Hypnotizing Maria - Page 19

“No.”

“You can walk through that wall?”

A smile, utter confidence. “Easy.”

“Do it, please?”

“No.”

“Why not?”

“You'll find out in a few hours. It's not time for you to know.”

“Dee,” he said. “Are you trying to frighten me?”

Instead of answering, she did a strange thing. She reached toward him, her hand open, passed it slowly from left to right in front of his face, looked into his eyes. “After this hour,” she said, “you will never see me again in your life on Earth. We met, no coincidence, because it's important for you to know: What's suggestion got to do with destiny? The answer will change everything you believe and everything you see.”

If there was anything she could have said to strike him dumb, that was it.

“She was right!” she said next minute, bright and happy, so disconnected a note it ran him off his tracks.

“Who was right?”

“The waitress! This is wonderful salad!”

“It is.
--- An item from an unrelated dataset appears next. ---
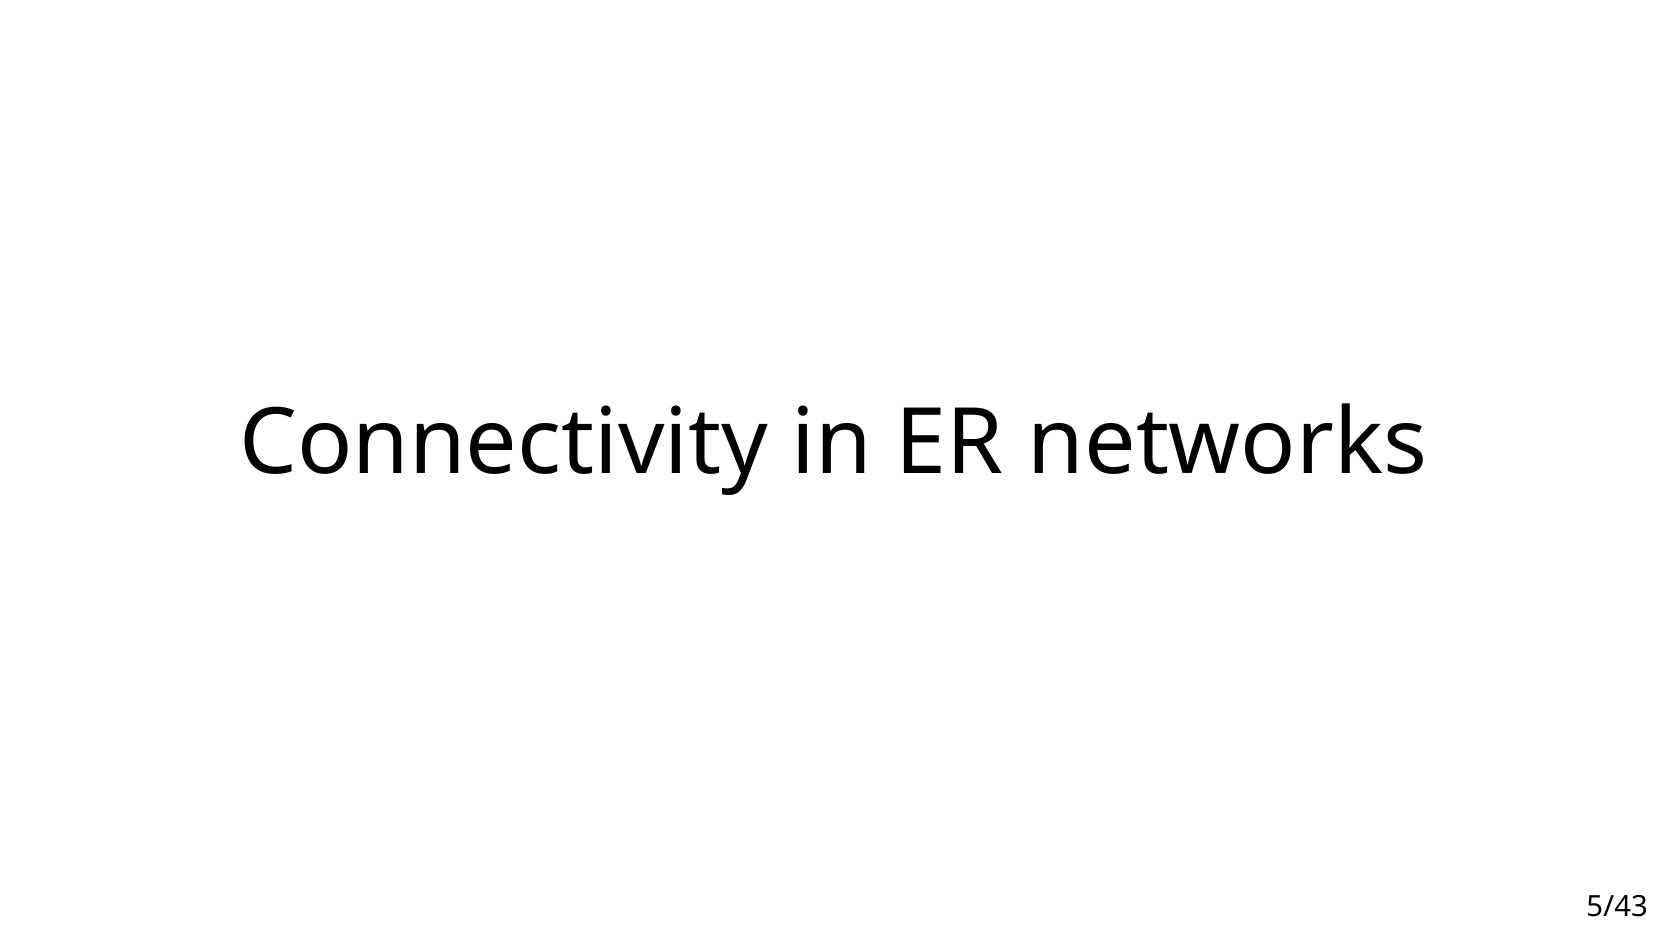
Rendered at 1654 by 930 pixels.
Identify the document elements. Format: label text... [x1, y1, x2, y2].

title Connectivity in ER networks [90, 359, 1578, 516]
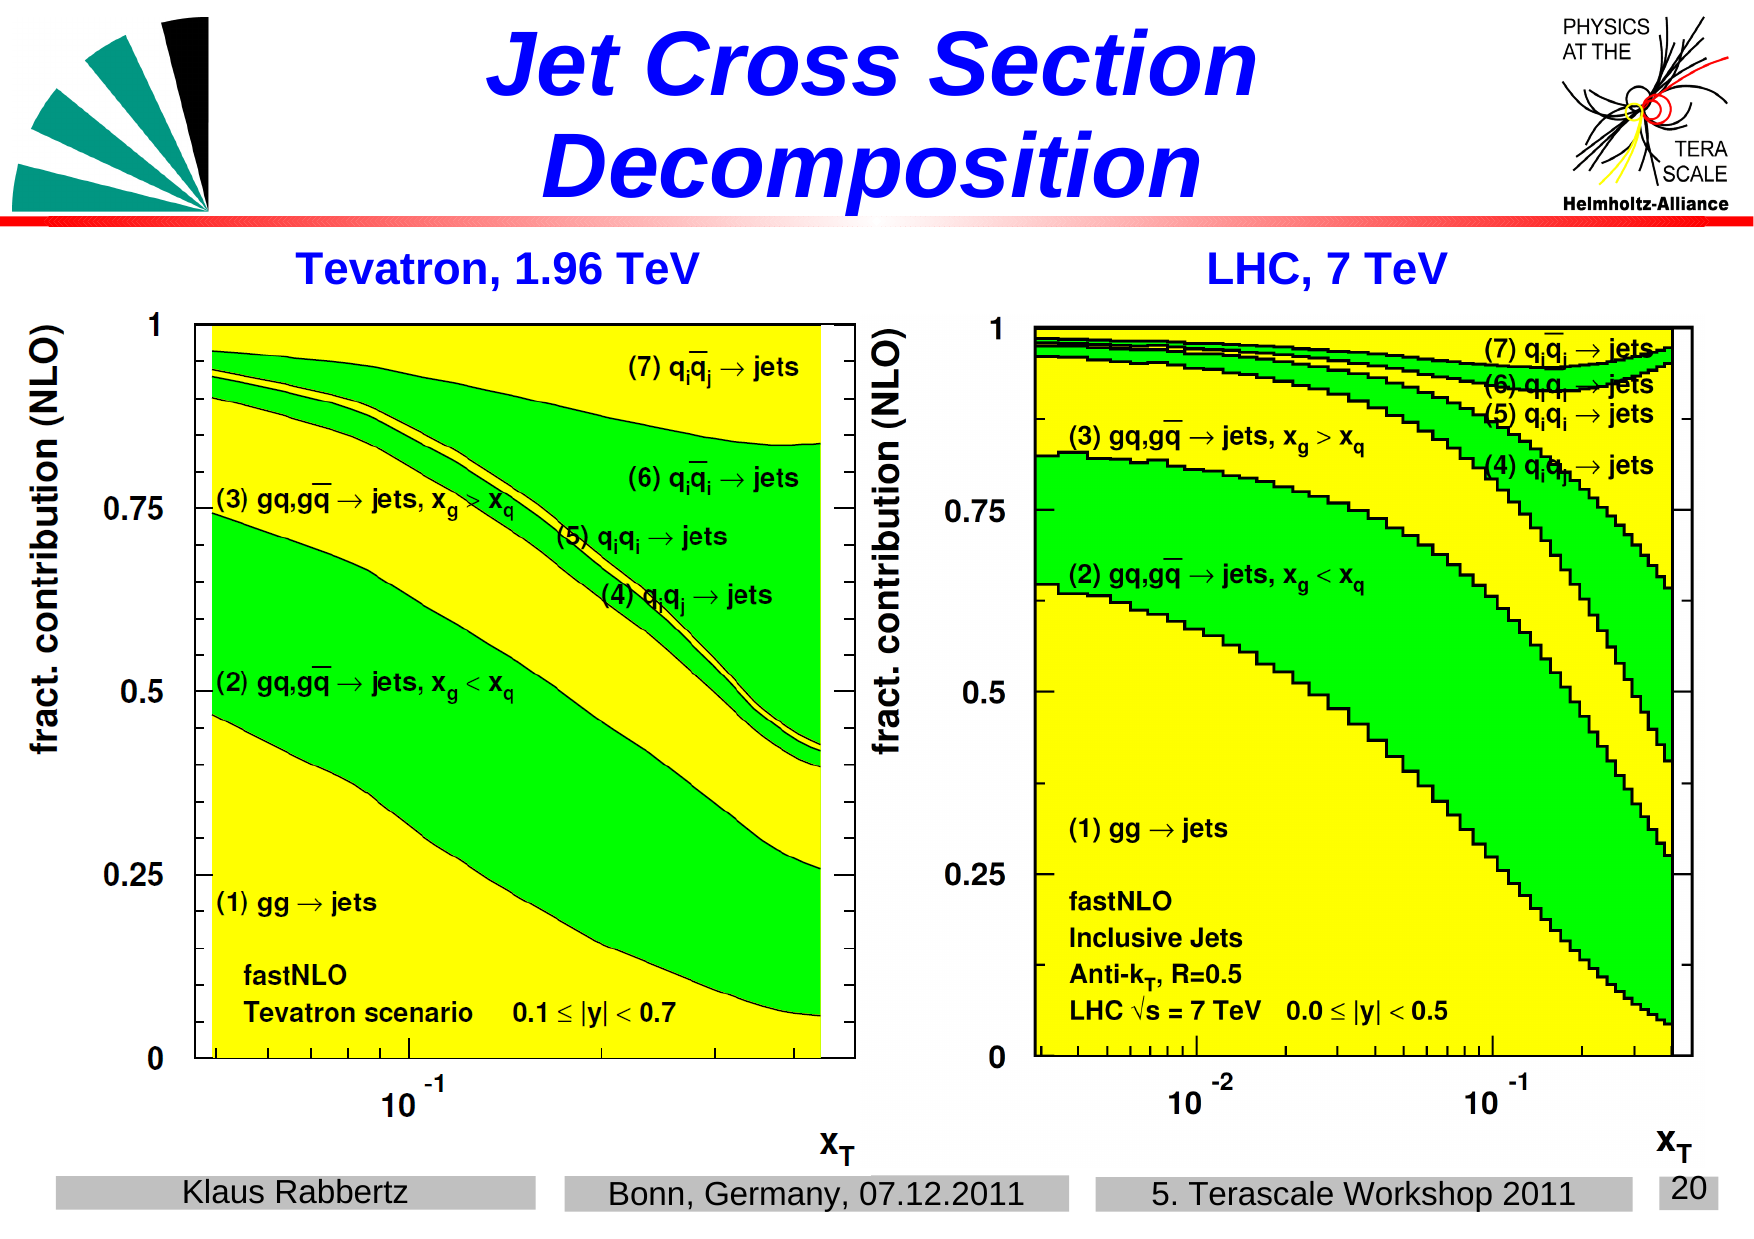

A truly remarkable salad.” He forgot his questions about coincidence, destiny, walking through walls, reminding anybody about anything.

She pulled a notebook from her pocket, read him The Truckers Code, copied from the sun visor of that Kenworth eighteen-wheeler, her ride from North Platte:

You are the fabric that holds America together, and you are a child's best friend.

It is the trucker who delivers the farmer's crops to the grocer so children don't go hungry.

It is the trucker who carries the fuel that keeps them warm.

It is the trucker who hauls the lumber to the carpenter to build the homes that keep them safe and secure.

And it is the trucker's sacrifice of loneliness, by enduring empty nights and lonely miles, that ties America together, from the Atlantic Ocean to the Pacific.

She looked up from the notebook. “Isn't that beautiful?”

The two of them talked about that, in the restaurant in Ponca City, Oklahoma, how true the words and how much we owe the ones who choose difficult dangerous work to make our lives what they are.

Dinner was over. She wished him happy flying, then Dee Hallock said good-bye, left the table, and was gone.

In his room that evening, he set his travel computer on the hotel Internet, searched her name. There were several Gwendolyn Hallocks, of course, but only one brief mention, the one he was looking for, a fragment in some genealogy site:

Samuel Black (1948–1988), stage hypnotist; m. Gwendolyn Hallock (1951–2006); daughter Jennifer (b. 1970).

The Internet gets numbers wrong all the time, it mangles quotes, it credits words to people who never said them, its facts are often fiction.

Once in a while, however, the Web manages to get it right. If that was so, Dee Hallock, with whom Jamie Forbes had just finished a fine salad, had died two years before they met.

CHAPTER TWELVE

It wasn't much of a sleep, that night.

That's why she could walk through the wall, he thought, thrashing sheets aside: she no longer accepts suggestions that she's mortal. If it weren't for miseducation, you could walk through that wall.